_Données à traiter_
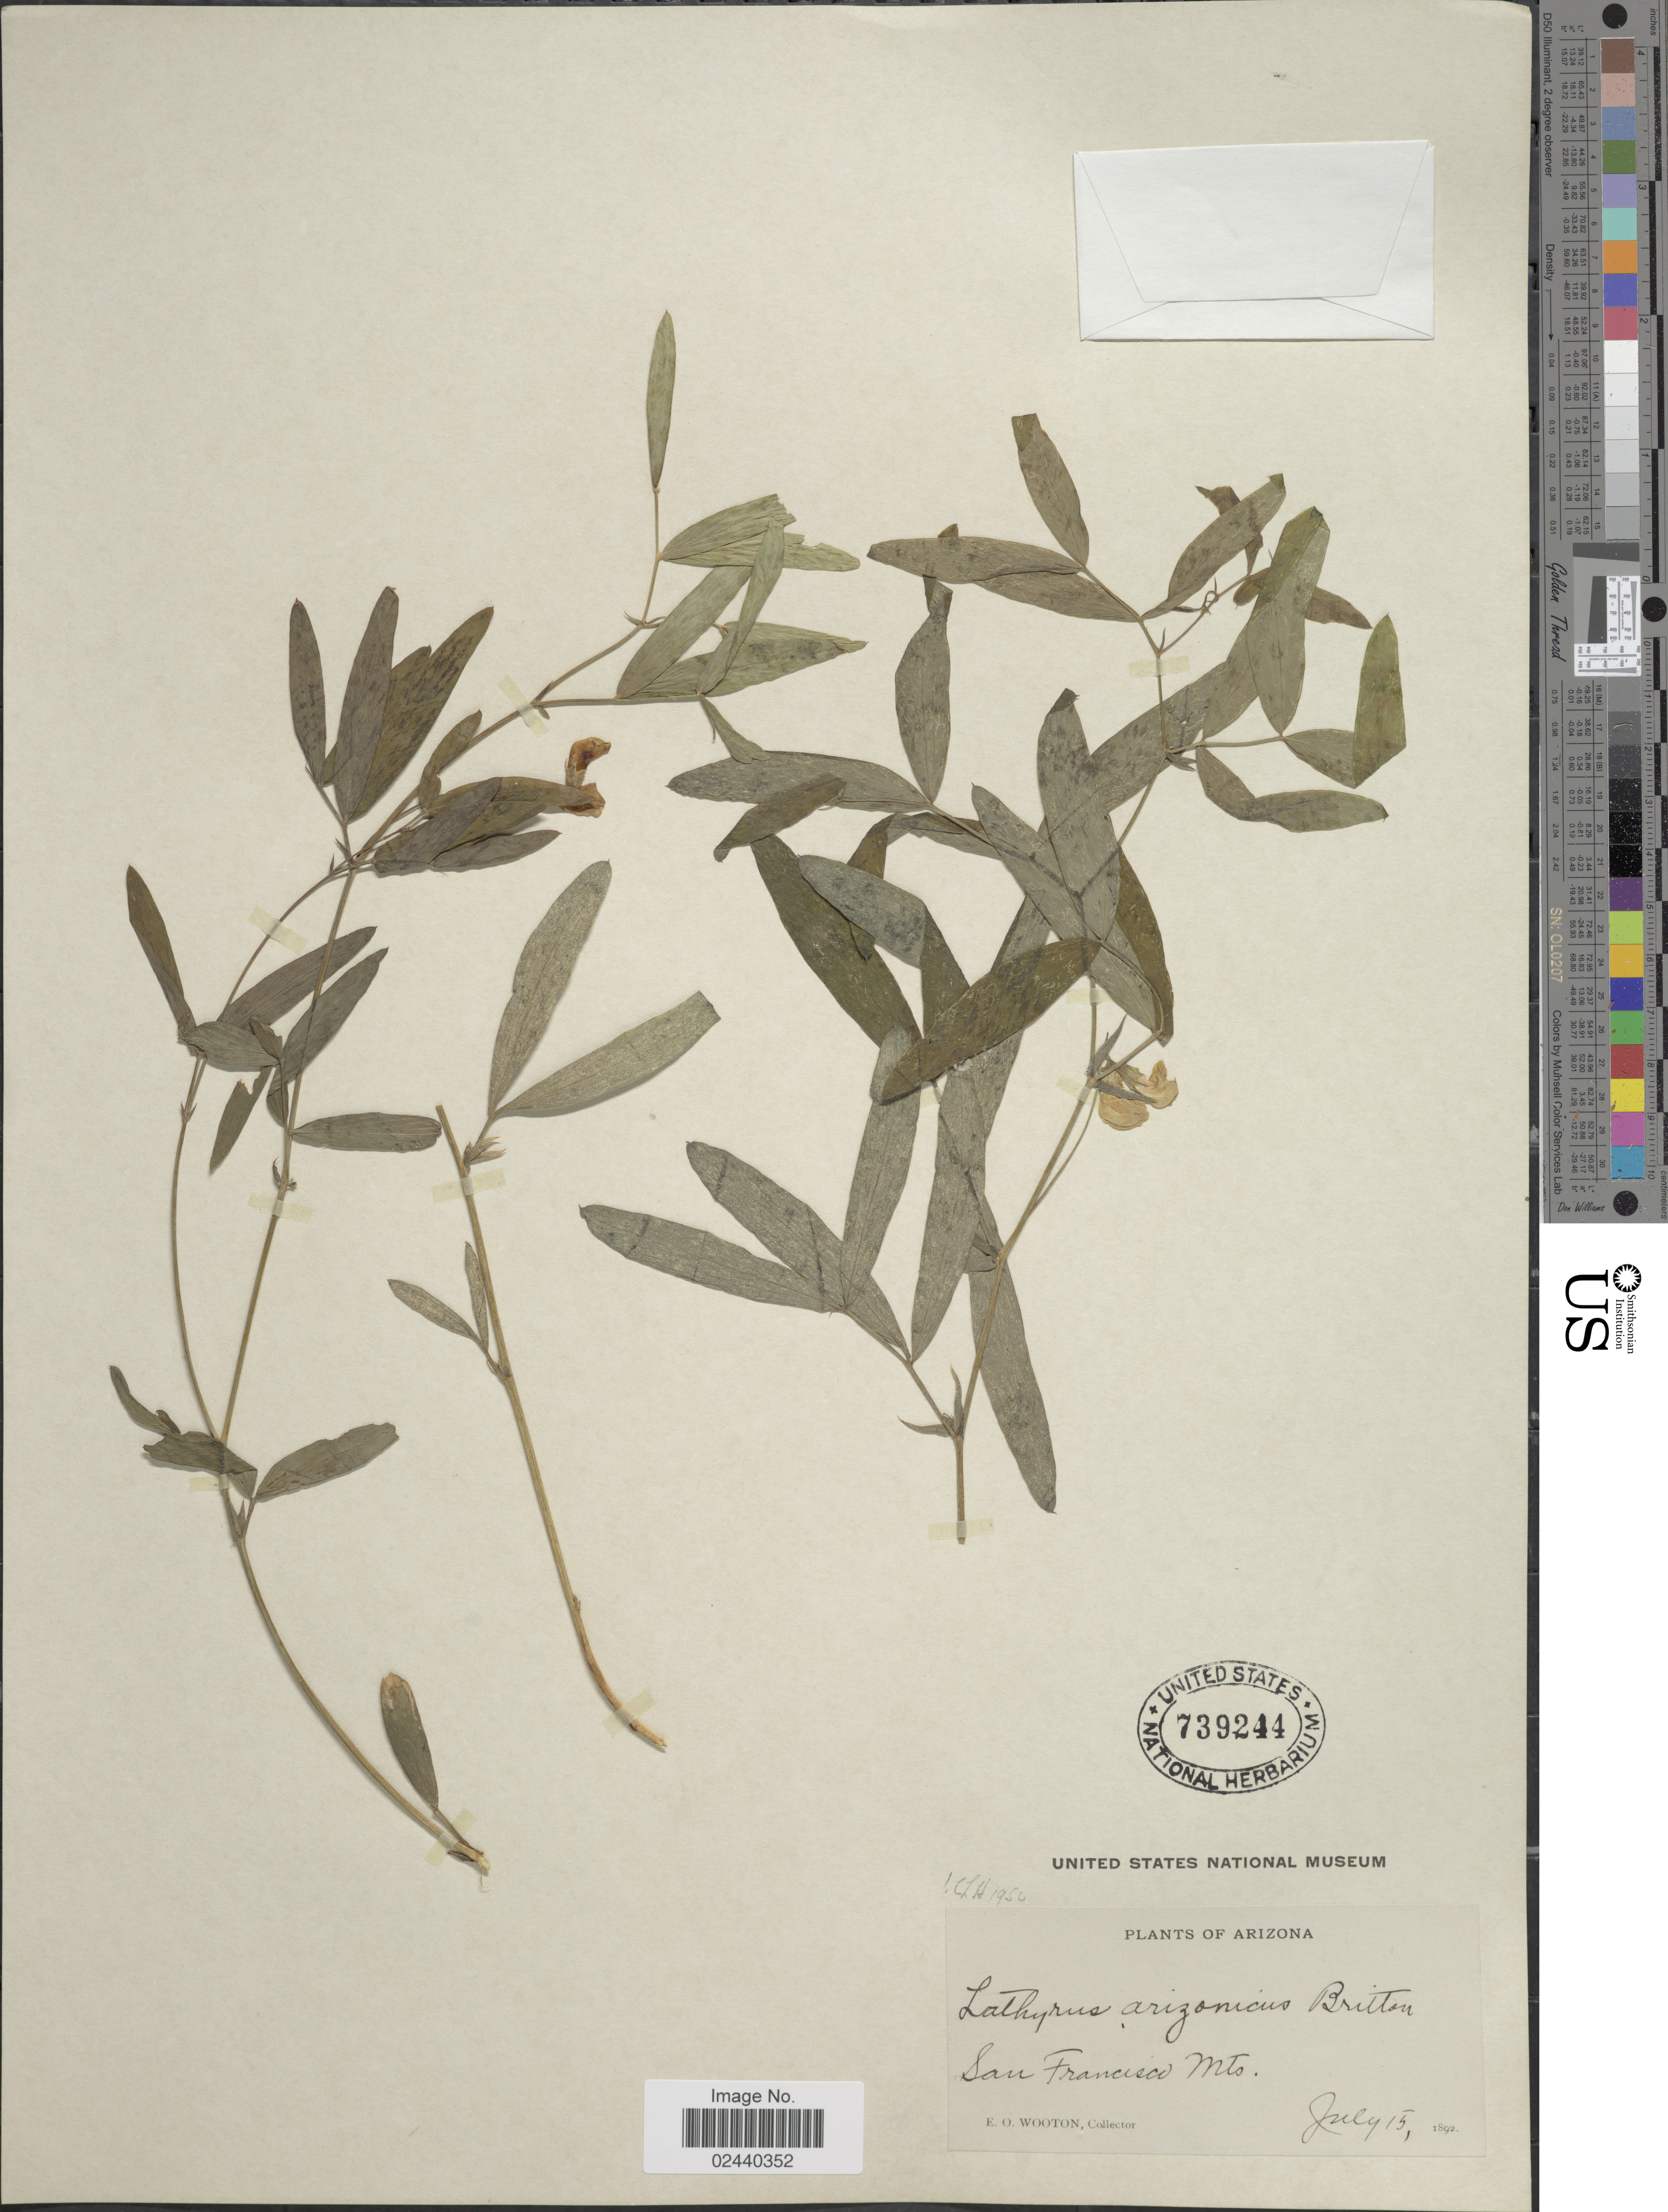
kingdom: Plantae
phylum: Tracheophyta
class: Magnoliopsida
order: Fabales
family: Fabaceae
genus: Lathyrus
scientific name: Lathyrus arizonicus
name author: Britton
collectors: E. O. Wooton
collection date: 1892-07-15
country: United States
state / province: Arizona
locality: San Francisco Mts.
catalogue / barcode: US 739244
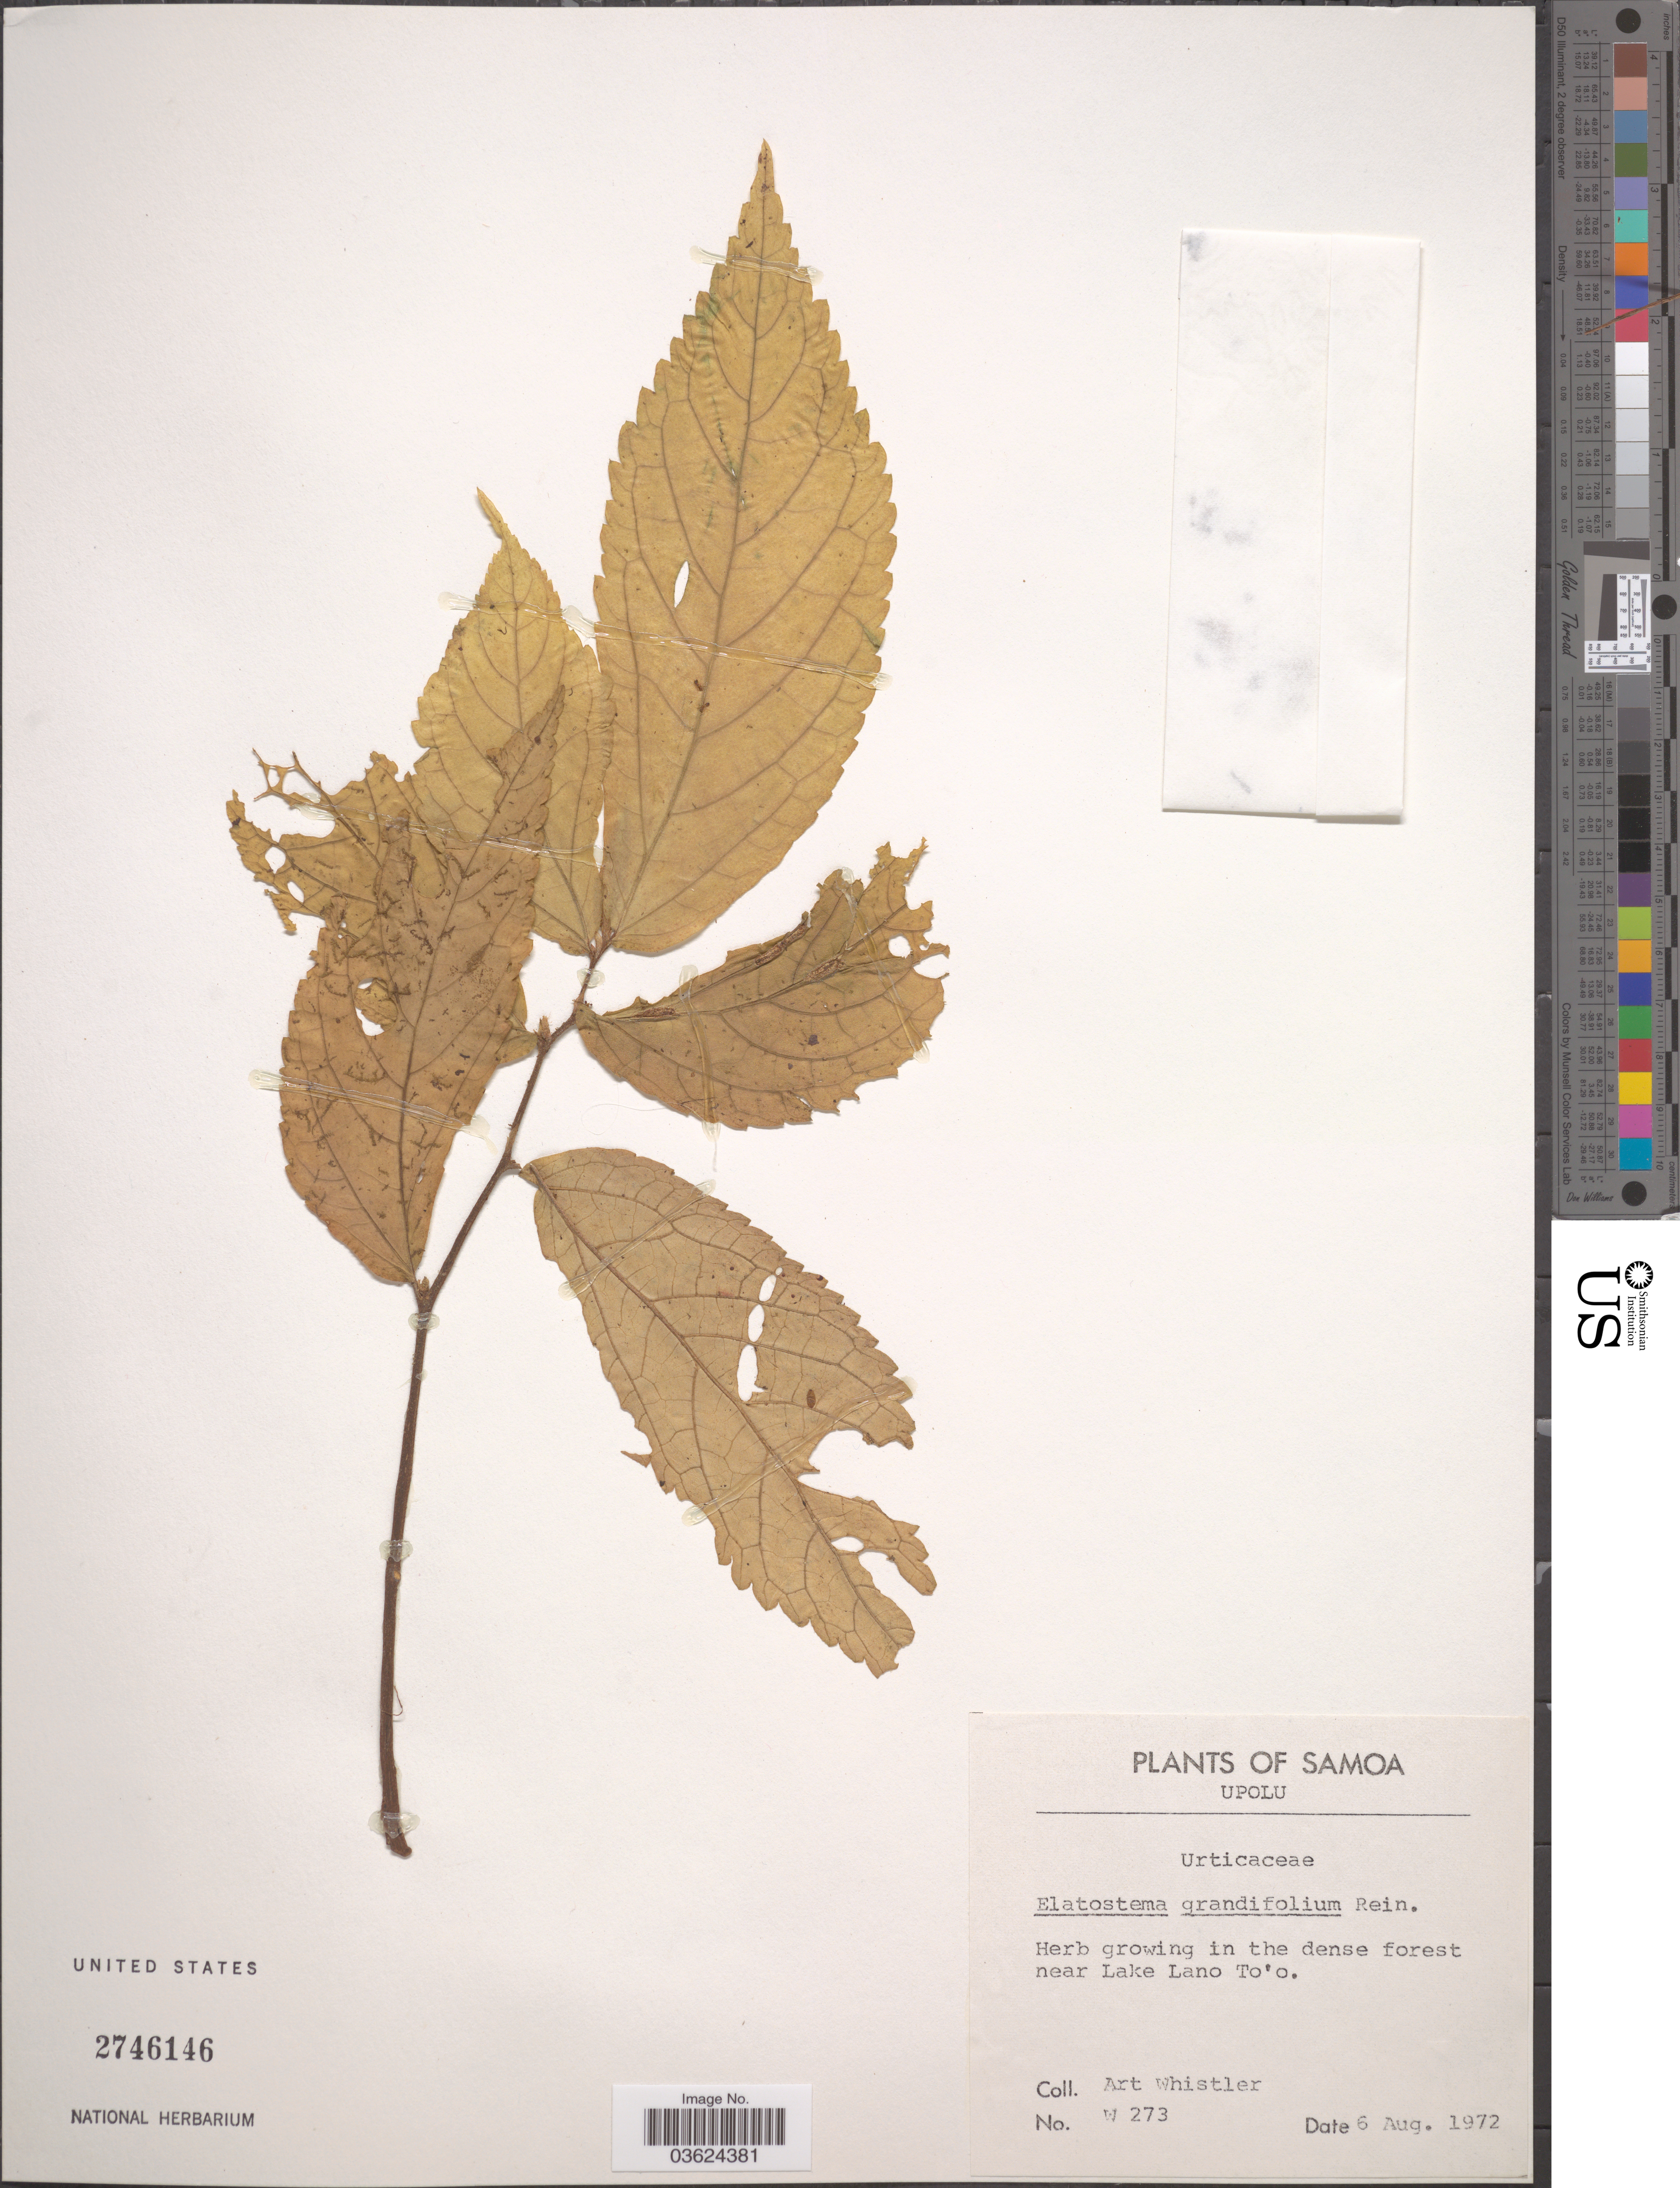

_Travail attendu_
Recopiez à l'identique, s'il vous plaît, toutes les lignes de chacun des items ci-dessus, en laissant de côté les images.

_Résultat produit_
kingdom: Plantae
phylum: Tracheophyta
class: Magnoliopsida
order: Fabales
family: Fabaceae
genus: Lathyrus
scientific name: Lathyrus arizonicus
name author: Britton
collectors: E. O. Wooton
collection date: 1892-07-15
country: United States
state / province: Arizona
locality: San Francisco Mts.
catalogue / barcode: US 739244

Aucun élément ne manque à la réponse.